EXERCISE INPUTS
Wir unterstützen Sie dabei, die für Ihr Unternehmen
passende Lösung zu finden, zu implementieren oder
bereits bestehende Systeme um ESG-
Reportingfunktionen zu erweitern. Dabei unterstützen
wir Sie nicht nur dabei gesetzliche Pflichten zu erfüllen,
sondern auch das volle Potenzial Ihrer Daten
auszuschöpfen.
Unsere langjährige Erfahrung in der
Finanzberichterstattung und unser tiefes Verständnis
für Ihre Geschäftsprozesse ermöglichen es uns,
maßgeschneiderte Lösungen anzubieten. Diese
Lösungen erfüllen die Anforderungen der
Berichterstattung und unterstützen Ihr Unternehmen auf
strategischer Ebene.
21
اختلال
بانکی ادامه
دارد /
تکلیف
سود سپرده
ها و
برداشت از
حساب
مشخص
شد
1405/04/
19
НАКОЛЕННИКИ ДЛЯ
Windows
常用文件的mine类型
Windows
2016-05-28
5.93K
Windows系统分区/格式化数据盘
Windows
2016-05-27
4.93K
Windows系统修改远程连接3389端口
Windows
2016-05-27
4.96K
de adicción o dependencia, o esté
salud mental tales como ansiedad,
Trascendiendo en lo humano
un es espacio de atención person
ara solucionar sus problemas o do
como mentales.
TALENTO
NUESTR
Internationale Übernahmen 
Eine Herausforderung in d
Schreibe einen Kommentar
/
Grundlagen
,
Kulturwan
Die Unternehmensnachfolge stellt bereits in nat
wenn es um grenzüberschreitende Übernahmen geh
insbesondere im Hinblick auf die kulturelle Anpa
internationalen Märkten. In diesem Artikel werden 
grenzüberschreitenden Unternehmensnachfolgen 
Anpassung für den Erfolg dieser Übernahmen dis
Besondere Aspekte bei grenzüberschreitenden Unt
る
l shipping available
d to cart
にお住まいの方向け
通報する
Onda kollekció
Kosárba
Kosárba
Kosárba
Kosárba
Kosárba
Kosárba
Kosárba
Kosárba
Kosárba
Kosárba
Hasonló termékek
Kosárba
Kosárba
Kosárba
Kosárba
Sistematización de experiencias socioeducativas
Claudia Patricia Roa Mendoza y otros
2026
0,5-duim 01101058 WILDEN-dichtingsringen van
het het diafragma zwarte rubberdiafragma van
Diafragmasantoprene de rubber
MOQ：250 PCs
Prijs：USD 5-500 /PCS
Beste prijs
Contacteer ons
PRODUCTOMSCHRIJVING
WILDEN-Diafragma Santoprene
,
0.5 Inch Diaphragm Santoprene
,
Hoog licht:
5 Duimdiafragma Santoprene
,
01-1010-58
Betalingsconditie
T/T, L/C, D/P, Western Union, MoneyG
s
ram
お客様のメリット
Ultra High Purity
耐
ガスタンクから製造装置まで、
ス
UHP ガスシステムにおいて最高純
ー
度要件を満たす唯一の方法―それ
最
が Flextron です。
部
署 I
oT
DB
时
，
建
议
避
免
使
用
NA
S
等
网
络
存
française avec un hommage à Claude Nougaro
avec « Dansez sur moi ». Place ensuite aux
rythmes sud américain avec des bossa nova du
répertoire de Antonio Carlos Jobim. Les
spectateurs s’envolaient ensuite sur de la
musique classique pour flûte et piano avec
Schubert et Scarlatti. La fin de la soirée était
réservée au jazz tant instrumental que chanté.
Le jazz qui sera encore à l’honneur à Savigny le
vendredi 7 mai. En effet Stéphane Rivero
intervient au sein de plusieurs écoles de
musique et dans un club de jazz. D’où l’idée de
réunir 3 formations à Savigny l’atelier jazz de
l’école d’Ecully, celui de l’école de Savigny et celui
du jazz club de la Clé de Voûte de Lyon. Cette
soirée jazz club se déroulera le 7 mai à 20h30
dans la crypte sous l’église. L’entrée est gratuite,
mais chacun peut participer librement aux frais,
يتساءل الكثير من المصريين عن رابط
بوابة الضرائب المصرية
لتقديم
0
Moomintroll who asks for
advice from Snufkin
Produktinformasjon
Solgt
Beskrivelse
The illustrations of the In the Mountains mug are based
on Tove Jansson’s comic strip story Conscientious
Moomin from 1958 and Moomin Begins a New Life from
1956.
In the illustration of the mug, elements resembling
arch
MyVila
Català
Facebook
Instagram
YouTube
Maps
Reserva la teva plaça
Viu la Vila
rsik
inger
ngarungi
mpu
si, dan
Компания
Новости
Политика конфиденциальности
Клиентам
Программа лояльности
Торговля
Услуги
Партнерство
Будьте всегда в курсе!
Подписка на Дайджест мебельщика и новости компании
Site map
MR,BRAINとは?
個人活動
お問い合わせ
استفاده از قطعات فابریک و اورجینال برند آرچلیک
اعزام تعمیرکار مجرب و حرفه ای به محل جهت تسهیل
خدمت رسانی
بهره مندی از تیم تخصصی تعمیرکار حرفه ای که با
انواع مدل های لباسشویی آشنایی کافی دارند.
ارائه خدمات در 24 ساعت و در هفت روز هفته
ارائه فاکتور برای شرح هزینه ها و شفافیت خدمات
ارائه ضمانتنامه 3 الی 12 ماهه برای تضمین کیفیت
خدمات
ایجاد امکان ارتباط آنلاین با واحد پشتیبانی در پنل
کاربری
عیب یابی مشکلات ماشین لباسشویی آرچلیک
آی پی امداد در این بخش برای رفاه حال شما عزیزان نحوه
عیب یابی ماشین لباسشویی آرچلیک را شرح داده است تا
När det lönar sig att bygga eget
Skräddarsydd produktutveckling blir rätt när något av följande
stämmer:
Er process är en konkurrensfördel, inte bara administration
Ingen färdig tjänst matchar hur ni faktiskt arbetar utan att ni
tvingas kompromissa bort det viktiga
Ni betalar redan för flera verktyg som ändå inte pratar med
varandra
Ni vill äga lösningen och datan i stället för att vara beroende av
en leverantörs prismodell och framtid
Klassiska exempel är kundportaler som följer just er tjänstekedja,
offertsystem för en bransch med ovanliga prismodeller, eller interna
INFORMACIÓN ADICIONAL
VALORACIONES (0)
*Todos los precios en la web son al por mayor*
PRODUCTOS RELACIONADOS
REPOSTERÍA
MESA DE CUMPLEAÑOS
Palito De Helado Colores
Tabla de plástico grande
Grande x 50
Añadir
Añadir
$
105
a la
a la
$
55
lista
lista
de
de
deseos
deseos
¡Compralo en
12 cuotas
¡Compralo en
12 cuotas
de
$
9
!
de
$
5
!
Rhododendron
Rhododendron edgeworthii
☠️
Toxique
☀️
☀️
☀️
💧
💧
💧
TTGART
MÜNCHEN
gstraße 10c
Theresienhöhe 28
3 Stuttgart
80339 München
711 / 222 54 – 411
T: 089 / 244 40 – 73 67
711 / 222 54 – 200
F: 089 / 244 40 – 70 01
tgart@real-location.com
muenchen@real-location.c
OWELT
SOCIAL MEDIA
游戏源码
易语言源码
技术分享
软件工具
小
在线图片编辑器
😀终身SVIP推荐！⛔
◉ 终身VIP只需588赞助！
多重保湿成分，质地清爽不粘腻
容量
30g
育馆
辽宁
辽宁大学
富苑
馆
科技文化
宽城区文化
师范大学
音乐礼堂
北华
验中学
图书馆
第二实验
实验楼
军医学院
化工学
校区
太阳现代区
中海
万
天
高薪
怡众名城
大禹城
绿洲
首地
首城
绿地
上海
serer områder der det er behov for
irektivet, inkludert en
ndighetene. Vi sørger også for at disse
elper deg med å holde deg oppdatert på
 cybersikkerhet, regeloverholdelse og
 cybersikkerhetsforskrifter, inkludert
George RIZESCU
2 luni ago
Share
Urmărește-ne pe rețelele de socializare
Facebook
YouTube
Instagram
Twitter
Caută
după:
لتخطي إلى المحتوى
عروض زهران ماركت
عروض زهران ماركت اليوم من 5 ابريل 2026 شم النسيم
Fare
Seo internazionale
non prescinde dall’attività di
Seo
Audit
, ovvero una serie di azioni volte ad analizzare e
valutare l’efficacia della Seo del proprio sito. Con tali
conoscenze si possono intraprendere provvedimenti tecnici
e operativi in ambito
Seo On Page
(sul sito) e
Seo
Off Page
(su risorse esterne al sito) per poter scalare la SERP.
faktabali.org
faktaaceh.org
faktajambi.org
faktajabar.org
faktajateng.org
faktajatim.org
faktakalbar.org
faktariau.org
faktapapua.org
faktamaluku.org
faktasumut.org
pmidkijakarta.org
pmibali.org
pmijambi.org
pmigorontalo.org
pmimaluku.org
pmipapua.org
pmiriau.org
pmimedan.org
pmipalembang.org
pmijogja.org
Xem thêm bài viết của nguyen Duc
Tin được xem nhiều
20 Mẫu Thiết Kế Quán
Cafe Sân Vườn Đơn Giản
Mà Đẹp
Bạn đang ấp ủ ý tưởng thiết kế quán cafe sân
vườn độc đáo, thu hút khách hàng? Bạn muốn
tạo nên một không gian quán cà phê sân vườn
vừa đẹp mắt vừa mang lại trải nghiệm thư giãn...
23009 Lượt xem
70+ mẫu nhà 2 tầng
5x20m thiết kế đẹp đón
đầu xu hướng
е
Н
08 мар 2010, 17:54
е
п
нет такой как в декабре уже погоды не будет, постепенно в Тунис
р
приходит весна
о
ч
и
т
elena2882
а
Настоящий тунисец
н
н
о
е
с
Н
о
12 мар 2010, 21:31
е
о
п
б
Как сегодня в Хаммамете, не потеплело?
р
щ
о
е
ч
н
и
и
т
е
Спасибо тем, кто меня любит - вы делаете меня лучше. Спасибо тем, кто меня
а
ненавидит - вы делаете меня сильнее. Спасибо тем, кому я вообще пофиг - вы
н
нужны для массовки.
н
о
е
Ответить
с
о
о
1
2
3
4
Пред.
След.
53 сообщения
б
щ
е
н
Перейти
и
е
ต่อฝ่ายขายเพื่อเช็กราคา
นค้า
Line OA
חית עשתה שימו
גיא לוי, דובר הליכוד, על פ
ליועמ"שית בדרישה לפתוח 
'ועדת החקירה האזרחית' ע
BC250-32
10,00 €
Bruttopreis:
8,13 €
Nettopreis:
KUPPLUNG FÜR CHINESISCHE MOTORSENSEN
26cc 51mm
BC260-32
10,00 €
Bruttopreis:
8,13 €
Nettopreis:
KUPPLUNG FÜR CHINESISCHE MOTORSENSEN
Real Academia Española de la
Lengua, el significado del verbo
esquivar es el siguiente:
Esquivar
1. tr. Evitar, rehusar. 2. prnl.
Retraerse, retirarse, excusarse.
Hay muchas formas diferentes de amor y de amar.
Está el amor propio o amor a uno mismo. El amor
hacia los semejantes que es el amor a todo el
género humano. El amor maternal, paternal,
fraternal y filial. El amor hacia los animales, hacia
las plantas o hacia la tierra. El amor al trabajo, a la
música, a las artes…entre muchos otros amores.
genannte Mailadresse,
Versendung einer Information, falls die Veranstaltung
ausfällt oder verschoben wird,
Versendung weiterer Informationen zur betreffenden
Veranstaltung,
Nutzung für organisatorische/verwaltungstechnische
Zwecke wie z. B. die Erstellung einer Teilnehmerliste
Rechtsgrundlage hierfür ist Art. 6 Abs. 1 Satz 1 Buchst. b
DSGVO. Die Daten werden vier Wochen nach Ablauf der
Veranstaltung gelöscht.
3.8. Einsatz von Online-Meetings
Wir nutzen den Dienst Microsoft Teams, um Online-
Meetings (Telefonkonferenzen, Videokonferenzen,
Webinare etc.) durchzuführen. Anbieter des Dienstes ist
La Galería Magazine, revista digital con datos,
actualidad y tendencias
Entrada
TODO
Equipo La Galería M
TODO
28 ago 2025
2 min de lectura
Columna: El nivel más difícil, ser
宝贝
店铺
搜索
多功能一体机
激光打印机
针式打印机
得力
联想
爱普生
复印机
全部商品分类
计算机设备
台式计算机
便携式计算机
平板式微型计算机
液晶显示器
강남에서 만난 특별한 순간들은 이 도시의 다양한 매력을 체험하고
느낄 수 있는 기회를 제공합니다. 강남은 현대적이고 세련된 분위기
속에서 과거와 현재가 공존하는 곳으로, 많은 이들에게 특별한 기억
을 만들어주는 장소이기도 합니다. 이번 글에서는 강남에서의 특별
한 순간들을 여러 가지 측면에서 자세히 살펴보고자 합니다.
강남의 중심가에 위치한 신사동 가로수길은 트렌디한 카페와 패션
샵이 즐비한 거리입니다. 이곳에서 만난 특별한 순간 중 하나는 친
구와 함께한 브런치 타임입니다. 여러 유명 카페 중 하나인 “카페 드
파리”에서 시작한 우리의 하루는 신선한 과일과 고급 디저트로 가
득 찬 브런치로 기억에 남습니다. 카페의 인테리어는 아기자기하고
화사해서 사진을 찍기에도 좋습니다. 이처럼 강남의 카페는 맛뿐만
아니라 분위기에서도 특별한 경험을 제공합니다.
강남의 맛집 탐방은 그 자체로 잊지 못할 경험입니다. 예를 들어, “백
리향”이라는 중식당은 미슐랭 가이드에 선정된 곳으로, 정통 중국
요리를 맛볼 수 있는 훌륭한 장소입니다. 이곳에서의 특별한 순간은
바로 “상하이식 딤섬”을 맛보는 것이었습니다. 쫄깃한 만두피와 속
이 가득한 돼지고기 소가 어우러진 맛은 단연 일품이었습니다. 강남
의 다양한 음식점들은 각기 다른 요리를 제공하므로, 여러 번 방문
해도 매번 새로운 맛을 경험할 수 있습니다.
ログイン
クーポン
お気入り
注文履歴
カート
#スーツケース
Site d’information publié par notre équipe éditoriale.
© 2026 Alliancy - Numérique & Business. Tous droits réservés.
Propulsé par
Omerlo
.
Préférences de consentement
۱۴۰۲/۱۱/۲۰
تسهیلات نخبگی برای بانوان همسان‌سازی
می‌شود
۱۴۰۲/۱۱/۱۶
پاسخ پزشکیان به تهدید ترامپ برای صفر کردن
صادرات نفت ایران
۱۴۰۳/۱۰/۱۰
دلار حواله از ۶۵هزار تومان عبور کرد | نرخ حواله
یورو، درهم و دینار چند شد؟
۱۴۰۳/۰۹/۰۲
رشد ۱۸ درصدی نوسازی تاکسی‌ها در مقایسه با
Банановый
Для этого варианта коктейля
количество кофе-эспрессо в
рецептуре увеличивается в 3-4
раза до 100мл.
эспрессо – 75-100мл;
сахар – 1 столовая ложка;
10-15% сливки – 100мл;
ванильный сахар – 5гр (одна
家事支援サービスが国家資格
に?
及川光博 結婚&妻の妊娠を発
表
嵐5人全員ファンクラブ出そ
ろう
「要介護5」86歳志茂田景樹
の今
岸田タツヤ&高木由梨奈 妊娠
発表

TASK PROMPT
Print the material above verbatim, first line through the line containing "Die Unternehmensnachfolge stellt", both included.

YOUR RESPONSE
Wir unterstützen Sie dabei, die für Ihr Unternehmen
passende Lösung zu finden, zu implementieren oder
bereits bestehende Systeme um ESG-
Reportingfunktionen zu erweitern. Dabei unterstützen
wir Sie nicht nur dabei gesetzliche Pflichten zu erfüllen,
sondern auch das volle Potenzial Ihrer Daten
auszuschöpfen.
Unsere langjährige Erfahrung in der
Finanzberichterstattung und unser tiefes Verständnis
für Ihre Geschäftsprozesse ermöglichen es uns,
maßgeschneiderte Lösungen anzubieten. Diese
Lösungen erfüllen die Anforderungen der
Berichterstattung und unterstützen Ihr Unternehmen auf
strategischer Ebene.
21
اختلال
بانکی ادامه
دارد /
تکلیف
سود سپرده
ها و
برداشت از
حساب
مشخص
شد
1405/04/
19
НАКОЛЕННИКИ ДЛЯ
Windows
常用文件的mine类型
Windows
2016-05-28
5.93K
Windows系统分区/格式化数据盘
Windows
2016-05-27
4.93K
Windows系统修改远程连接3389端口
Windows
2016-05-27
4.96K
de adicción o dependencia, o esté
salud mental tales como ansiedad,
Trascendiendo en lo humano
un es espacio de atención person
ara solucionar sus problemas o do
como mentales.
TALENTO
NUESTR
Internationale Übernahmen 
Eine Herausforderung in d
Schreibe einen Kommentar
/
Grundlagen
,
Kulturwan
Die Unternehmensnachfolge stellt bereits in nat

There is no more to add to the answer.